Twenty seconds. That's how fast a child can silently drown - even in shallow water.
Swimming lessons can ultimately save a child's life.
Learning to swim is a very important lesson to learn, especially as a young child. It is an important life skill that can help children with their fear of water and to prevent them from getting in a sticky situation if they are ever near or in the water.
When Should Kids Start Swimming Lessons
Swimming lessons is recommended for all children ages 4 and up. They used to say that children shouldn't start until at least this age but studies have found differently. Swimming lessons for toddlers and preschoolers aged 1-4 are also encouraged if you feel your child is ready. Every child is different and every parent should enroll their child in swimming lessons when they feel they are mentally ready.
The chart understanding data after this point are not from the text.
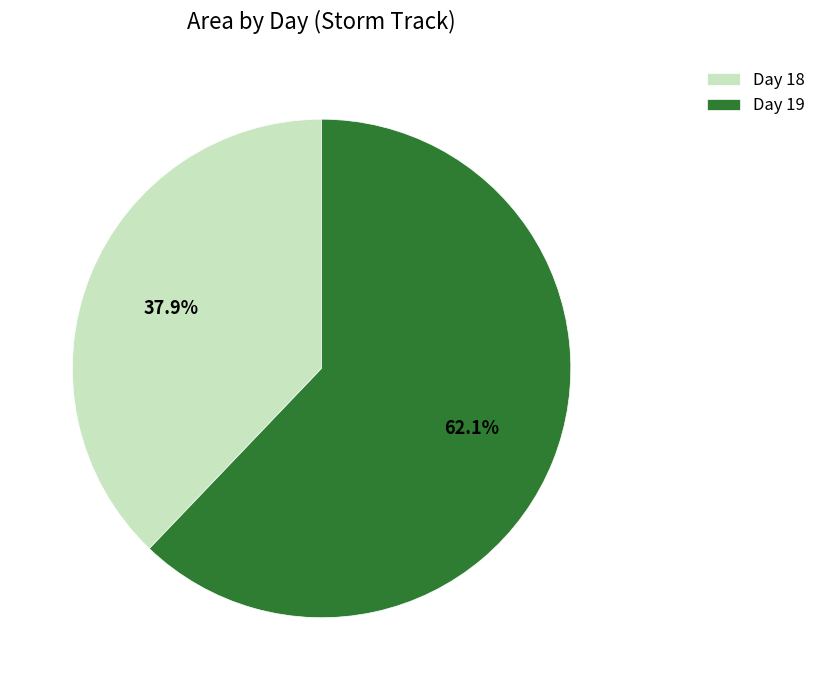

Combined, what portion of the pie is Day 19 and Day 18?

100.0%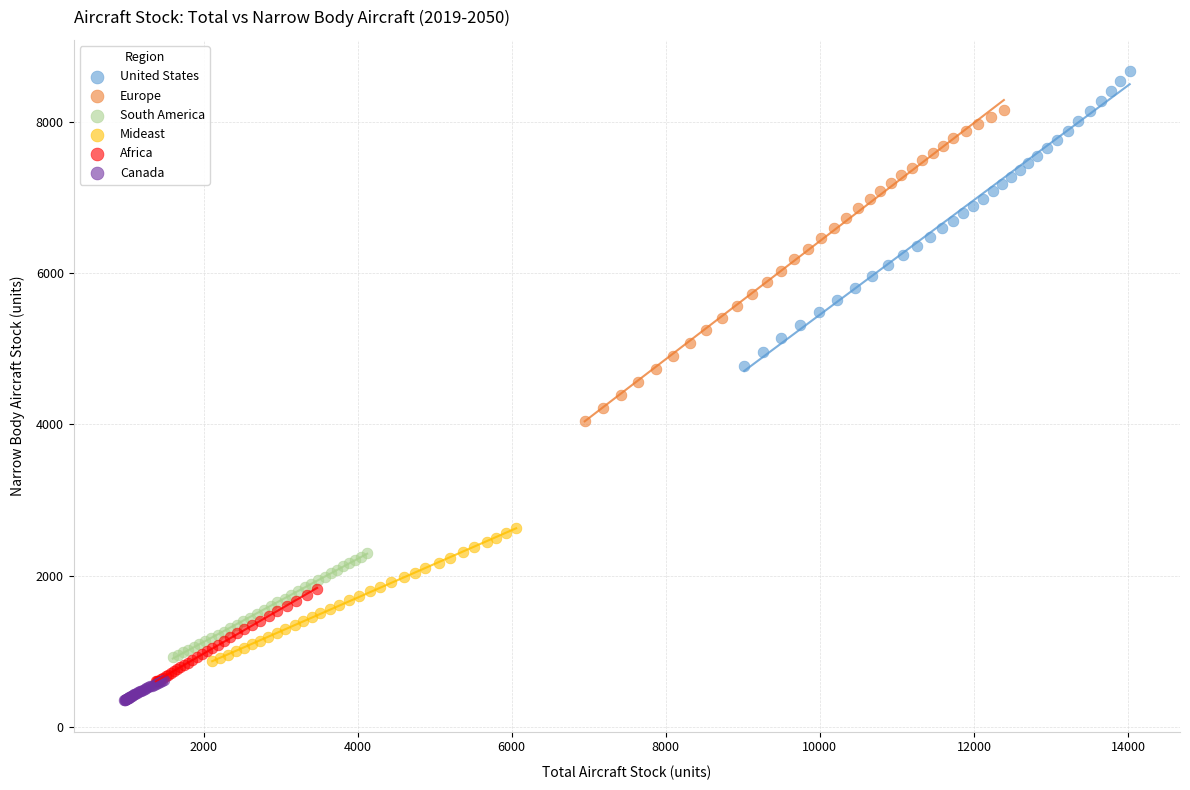

Which series reaches the minimum Y coordinate?

Canada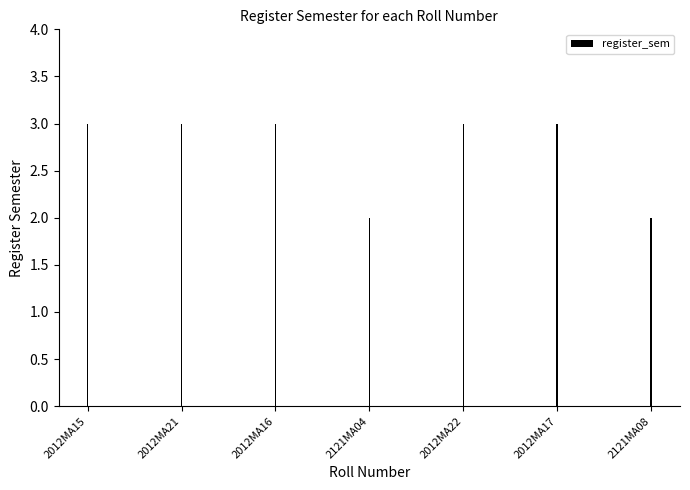

The value at 2012MA16 is 1. True or false?

False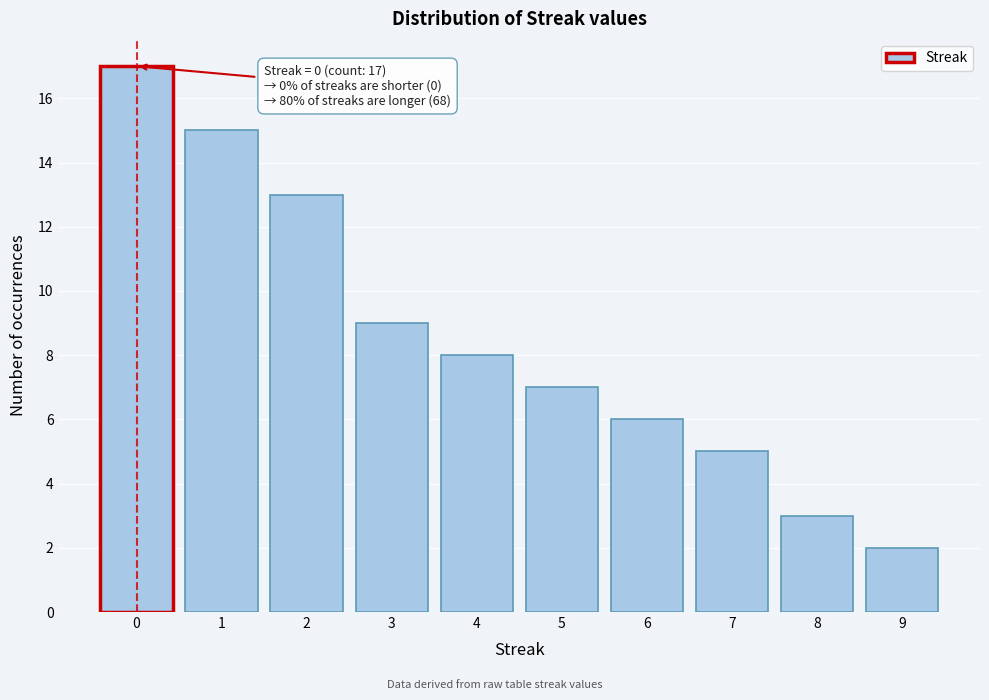

Reading left to right, transcribe all the data shown in this chart.

17	15	13	9	8	7	6	5	3	2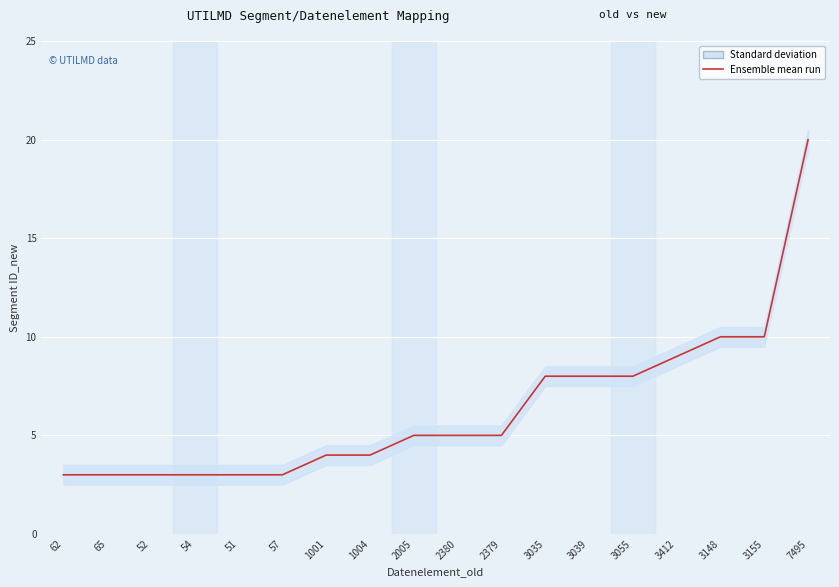

What is the sum of the values at 57 and 1004?

7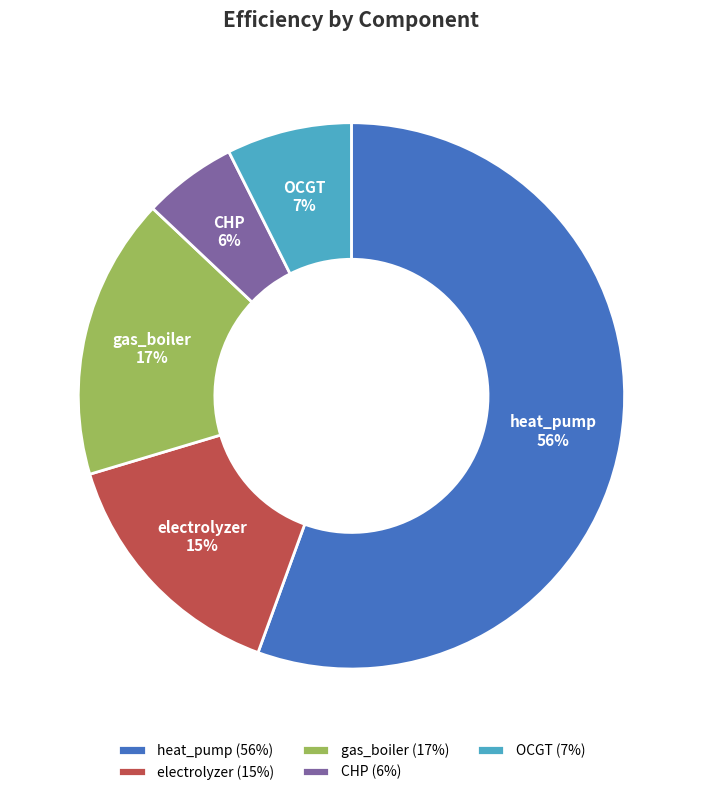

How many slices are in this pie chart?

5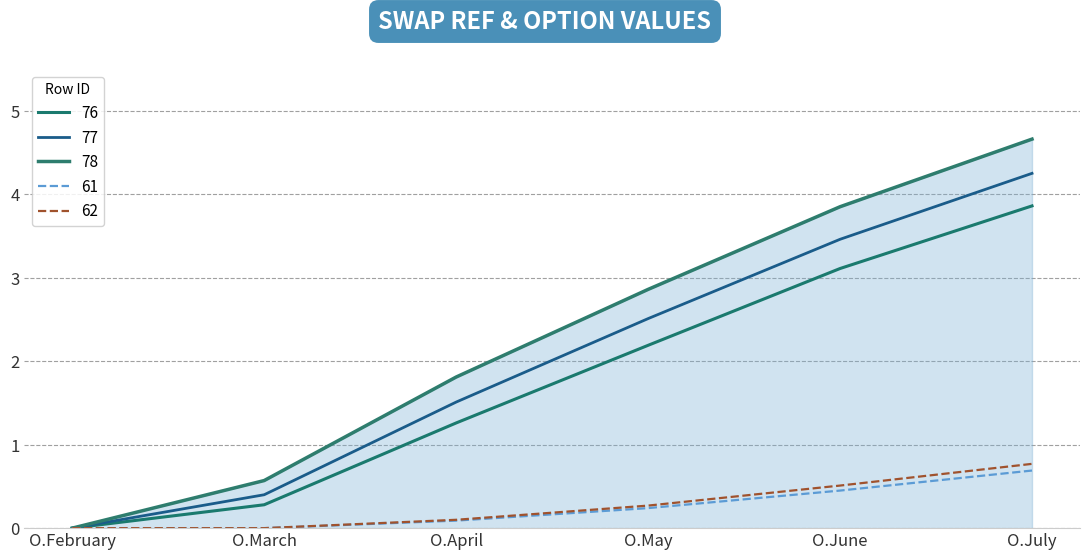

What are all the series names shown in the legend?

76, 77, 78, 61, 62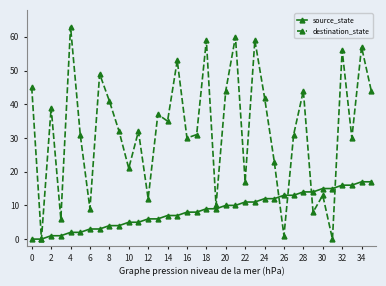

What is the highest value of the source_state series?

17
Why Learning to Swim is So Important
Whether you are going to be spending a lot of time at the pool or the lake, it is important your children know how to swim. When a child knows how to swim, they know how to save themselves from drowning. If they were to ever fall off the boat, the dock, or the edge of the swimming pool they will not panic and be able to swim themselves to a safe spot. Swim lessons ensure your child ultimately stays out of danger.
Benefits & Limitations
Infant and toddler swimming lessons serve many benefits. They may not be "learning" to swim when they are one, but they will be learning to not fear the water and how to be safe around it. Some studies have show that even younger children are capable of learning some drowning prevention this early.
Water Safety Reminders
Keep in mind that putting your children in swimming lessons does not mean they should ever swim unattended. Even with a life vest or floaties, your children still need to be watched like a hawk.
Besides yourself, you should also inform babysitters or other family members that may be around your children swimming in the water. Show them hazards around the pool, how to properly use a floating device, and ask them to help keep their eyes on all the children swimming.